(Stored records)
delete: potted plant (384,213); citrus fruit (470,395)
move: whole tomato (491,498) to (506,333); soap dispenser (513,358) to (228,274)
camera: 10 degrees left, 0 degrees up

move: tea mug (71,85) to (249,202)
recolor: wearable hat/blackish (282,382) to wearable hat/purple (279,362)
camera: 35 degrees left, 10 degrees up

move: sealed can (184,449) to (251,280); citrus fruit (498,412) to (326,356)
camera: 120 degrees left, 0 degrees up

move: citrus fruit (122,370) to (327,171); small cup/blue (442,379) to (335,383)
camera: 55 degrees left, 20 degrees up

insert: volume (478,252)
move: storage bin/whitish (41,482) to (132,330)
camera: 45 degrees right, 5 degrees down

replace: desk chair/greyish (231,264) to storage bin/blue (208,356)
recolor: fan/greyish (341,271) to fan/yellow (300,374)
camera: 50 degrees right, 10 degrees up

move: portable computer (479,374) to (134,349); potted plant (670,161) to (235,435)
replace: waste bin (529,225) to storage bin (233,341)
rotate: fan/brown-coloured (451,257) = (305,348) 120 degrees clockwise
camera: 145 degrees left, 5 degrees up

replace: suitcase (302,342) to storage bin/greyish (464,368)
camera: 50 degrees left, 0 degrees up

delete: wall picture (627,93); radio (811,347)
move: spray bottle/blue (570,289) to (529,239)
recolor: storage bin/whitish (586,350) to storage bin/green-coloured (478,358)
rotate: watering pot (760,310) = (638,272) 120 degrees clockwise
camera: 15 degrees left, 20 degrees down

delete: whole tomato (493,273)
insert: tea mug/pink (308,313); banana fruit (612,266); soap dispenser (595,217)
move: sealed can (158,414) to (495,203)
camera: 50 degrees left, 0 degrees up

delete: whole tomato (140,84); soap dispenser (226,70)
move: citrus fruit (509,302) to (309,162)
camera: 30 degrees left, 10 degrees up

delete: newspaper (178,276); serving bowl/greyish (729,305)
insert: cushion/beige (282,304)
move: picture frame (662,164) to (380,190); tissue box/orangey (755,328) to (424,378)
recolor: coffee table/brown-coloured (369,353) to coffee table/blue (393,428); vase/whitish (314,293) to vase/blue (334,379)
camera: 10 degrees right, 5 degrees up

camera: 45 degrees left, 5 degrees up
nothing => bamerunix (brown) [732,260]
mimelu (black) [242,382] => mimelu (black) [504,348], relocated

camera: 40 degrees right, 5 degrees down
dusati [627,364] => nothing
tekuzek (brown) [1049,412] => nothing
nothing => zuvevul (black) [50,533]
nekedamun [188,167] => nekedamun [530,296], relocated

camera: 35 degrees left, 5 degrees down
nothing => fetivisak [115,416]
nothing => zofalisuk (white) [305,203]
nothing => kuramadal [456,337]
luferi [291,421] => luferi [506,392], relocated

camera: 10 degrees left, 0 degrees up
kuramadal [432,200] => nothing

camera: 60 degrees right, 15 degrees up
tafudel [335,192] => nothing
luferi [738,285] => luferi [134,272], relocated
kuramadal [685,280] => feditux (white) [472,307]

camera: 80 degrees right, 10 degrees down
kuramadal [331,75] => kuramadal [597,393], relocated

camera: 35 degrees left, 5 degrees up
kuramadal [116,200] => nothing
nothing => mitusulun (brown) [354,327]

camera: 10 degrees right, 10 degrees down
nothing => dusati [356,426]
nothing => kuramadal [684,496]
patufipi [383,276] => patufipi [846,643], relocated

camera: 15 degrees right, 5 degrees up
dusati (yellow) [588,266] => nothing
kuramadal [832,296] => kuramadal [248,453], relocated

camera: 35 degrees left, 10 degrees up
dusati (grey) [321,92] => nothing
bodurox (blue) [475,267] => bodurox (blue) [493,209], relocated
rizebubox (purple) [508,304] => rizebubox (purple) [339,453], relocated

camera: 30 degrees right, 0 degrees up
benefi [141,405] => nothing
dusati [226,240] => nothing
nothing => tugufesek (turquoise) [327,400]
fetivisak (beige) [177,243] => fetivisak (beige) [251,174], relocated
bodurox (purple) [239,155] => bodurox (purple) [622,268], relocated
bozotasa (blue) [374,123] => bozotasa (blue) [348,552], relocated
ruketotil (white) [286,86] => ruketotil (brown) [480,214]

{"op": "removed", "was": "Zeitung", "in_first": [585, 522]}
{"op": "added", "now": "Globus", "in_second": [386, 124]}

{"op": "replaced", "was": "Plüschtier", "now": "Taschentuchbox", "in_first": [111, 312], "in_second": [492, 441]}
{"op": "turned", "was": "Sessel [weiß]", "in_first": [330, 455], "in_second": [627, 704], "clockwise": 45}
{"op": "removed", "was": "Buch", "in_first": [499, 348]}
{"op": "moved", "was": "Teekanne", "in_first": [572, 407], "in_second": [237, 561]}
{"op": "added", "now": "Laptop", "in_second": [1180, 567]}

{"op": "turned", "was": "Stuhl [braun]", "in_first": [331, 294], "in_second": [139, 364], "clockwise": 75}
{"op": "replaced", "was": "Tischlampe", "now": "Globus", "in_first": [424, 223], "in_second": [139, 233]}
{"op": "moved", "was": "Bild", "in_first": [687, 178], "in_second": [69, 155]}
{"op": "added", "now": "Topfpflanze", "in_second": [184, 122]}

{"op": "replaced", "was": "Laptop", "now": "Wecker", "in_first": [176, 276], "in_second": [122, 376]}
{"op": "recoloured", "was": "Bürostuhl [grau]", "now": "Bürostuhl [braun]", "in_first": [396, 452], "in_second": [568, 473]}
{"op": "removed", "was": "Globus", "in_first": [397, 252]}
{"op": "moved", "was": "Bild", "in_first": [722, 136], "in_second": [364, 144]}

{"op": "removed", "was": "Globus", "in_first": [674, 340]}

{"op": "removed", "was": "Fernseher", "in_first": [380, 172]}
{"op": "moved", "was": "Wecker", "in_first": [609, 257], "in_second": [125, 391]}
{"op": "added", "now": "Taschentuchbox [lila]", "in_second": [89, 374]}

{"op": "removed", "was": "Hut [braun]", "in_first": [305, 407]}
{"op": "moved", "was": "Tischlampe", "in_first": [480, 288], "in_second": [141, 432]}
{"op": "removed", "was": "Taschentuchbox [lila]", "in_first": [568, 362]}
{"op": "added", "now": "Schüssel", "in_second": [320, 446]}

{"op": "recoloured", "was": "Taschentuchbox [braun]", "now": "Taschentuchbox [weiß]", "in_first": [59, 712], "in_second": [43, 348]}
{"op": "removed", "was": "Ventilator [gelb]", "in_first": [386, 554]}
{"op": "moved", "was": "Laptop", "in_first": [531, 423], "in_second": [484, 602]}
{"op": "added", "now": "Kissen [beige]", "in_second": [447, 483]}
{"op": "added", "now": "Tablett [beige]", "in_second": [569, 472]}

*What the exercise asks*.
Would you set down every entry again, exactly?

*Reply*.
delete: potted plant (384,213); citrus fruit (470,395)
move: whole tomato (491,498) to (506,333); soap dispenser (513,358) to (228,274)
camera: 10 degrees left, 0 degrees up

move: tea mug (71,85) to (249,202)
recolor: wearable hat/blackish (282,382) to wearable hat/purple (279,362)
camera: 35 degrees left, 10 degrees up

move: sealed can (184,449) to (251,280); citrus fruit (498,412) to (326,356)
camera: 120 degrees left, 0 degrees up

move: citrus fruit (122,370) to (327,171); small cup/blue (442,379) to (335,383)
camera: 55 degrees left, 20 degrees up

insert: volume (478,252)
move: storage bin/whitish (41,482) to (132,330)
camera: 45 degrees right, 5 degrees down

replace: desk chair/greyish (231,264) to storage bin/blue (208,356)
recolor: fan/greyish (341,271) to fan/yellow (300,374)
camera: 50 degrees right, 10 degrees up

move: portable computer (479,374) to (134,349); potted plant (670,161) to (235,435)
replace: waste bin (529,225) to storage bin (233,341)
rotate: fan/brown-coloured (451,257) = (305,348) 120 degrees clockwise
camera: 145 degrees left, 5 degrees up

replace: suitcase (302,342) to storage bin/greyish (464,368)
camera: 50 degrees left, 0 degrees up

delete: wall picture (627,93); radio (811,347)
move: spray bottle/blue (570,289) to (529,239)
recolor: storage bin/whitish (586,350) to storage bin/green-coloured (478,358)
rotate: watering pot (760,310) = (638,272) 120 degrees clockwise
camera: 15 degrees left, 20 degrees down

delete: whole tomato (493,273)
insert: tea mug/pink (308,313); banana fruit (612,266); soap dispenser (595,217)
move: sealed can (158,414) to (495,203)
camera: 50 degrees left, 0 degrees up

delete: whole tomato (140,84); soap dispenser (226,70)
move: citrus fruit (509,302) to (309,162)
camera: 30 degrees left, 10 degrees up

delete: newspaper (178,276); serving bowl/greyish (729,305)
insert: cushion/beige (282,304)
move: picture frame (662,164) to (380,190); tissue box/orangey (755,328) to (424,378)
recolor: coffee table/brown-coloured (369,353) to coffee table/blue (393,428); vase/whitish (314,293) to vase/blue (334,379)
camera: 10 degrees right, 5 degrees up

camera: 45 degrees left, 5 degrees up
nothing => bamerunix (brown) [732,260]
mimelu (black) [242,382] => mimelu (black) [504,348], relocated

camera: 40 degrees right, 5 degrees down
dusati [627,364] => nothing
tekuzek (brown) [1049,412] => nothing
nothing => zuvevul (black) [50,533]
nekedamun [188,167] => nekedamun [530,296], relocated

camera: 35 degrees left, 5 degrees down
nothing => fetivisak [115,416]
nothing => zofalisuk (white) [305,203]
nothing => kuramadal [456,337]
luferi [291,421] => luferi [506,392], relocated

camera: 10 degrees left, 0 degrees up
kuramadal [432,200] => nothing

camera: 60 degrees right, 15 degrees up
tafudel [335,192] => nothing
luferi [738,285] => luferi [134,272], relocated
kuramadal [685,280] => feditux (white) [472,307]

camera: 80 degrees right, 10 degrees down
kuramadal [331,75] => kuramadal [597,393], relocated

camera: 35 degrees left, 5 degrees up
kuramadal [116,200] => nothing
nothing => mitusulun (brown) [354,327]

camera: 10 degrees right, 10 degrees down
nothing => dusati [356,426]
nothing => kuramadal [684,496]
patufipi [383,276] => patufipi [846,643], relocated

camera: 15 degrees right, 5 degrees up
dusati (yellow) [588,266] => nothing
kuramadal [832,296] => kuramadal [248,453], relocated

camera: 35 degrees left, 10 degrees up
dusati (grey) [321,92] => nothing
bodurox (blue) [475,267] => bodurox (blue) [493,209], relocated
rizebubox (purple) [508,304] => rizebubox (purple) [339,453], relocated

camera: 30 degrees right, 0 degrees up
benefi [141,405] => nothing
dusati [226,240] => nothing
nothing => tugufesek (turquoise) [327,400]
fetivisak (beige) [177,243] => fetivisak (beige) [251,174], relocated
bodurox (purple) [239,155] => bodurox (purple) [622,268], relocated
bozotasa (blue) [374,123] => bozotasa (blue) [348,552], relocated
ruketotil (white) [286,86] => ruketotil (brown) [480,214]

{"op": "removed", "was": "Zeitung", "in_first": [585, 522]}
{"op": "added", "now": "Globus", "in_second": [386, 124]}

{"op": "replaced", "was": "Plüschtier", "now": "Taschentuchbox", "in_first": [111, 312], "in_second": [492, 441]}
{"op": "turned", "was": "Sessel [weiß]", "in_first": [330, 455], "in_second": [627, 704], "clockwise": 45}
{"op": "removed", "was": "Buch", "in_first": [499, 348]}
{"op": "moved", "was": "Teekanne", "in_first": [572, 407], "in_second": [237, 561]}
{"op": "added", "now": "Laptop", "in_second": [1180, 567]}

{"op": "turned", "was": "Stuhl [braun]", "in_first": [331, 294], "in_second": [139, 364], "clockwise": 75}
{"op": "replaced", "was": "Tischlampe", "now": "Globus", "in_first": [424, 223], "in_second": [139, 233]}
{"op": "moved", "was": "Bild", "in_first": [687, 178], "in_second": [69, 155]}
{"op": "added", "now": "Topfpflanze", "in_second": [184, 122]}

{"op": "replaced", "was": "Laptop", "now": "Wecker", "in_first": [176, 276], "in_second": [122, 376]}
{"op": "recoloured", "was": "Bürostuhl [grau]", "now": "Bürostuhl [braun]", "in_first": [396, 452], "in_second": [568, 473]}
{"op": "removed", "was": "Globus", "in_first": [397, 252]}
{"op": "moved", "was": "Bild", "in_first": [722, 136], "in_second": [364, 144]}

{"op": "removed", "was": "Globus", "in_first": [674, 340]}

{"op": "removed", "was": "Fernseher", "in_first": [380, 172]}
{"op": "moved", "was": "Wecker", "in_first": [609, 257], "in_second": [125, 391]}
{"op": "added", "now": "Taschentuchbox [lila]", "in_second": [89, 374]}

{"op": "removed", "was": "Hut [braun]", "in_first": [305, 407]}
{"op": "moved", "was": "Tischlampe", "in_first": [480, 288], "in_second": [141, 432]}
{"op": "removed", "was": "Taschentuchbox [lila]", "in_first": [568, 362]}
{"op": "added", "now": "Schüssel", "in_second": [320, 446]}

{"op": "recoloured", "was": "Taschentuchbox [braun]", "now": "Taschentuchbox [weiß]", "in_first": [59, 712], "in_second": [43, 348]}
{"op": "removed", "was": "Ventilator [gelb]", "in_first": [386, 554]}
{"op": "moved", "was": "Laptop", "in_first": [531, 423], "in_second": [484, 602]}
{"op": "added", "now": "Kissen [beige]", "in_second": [447, 483]}
{"op": "added", "now": "Tablett [beige]", "in_second": [569, 472]}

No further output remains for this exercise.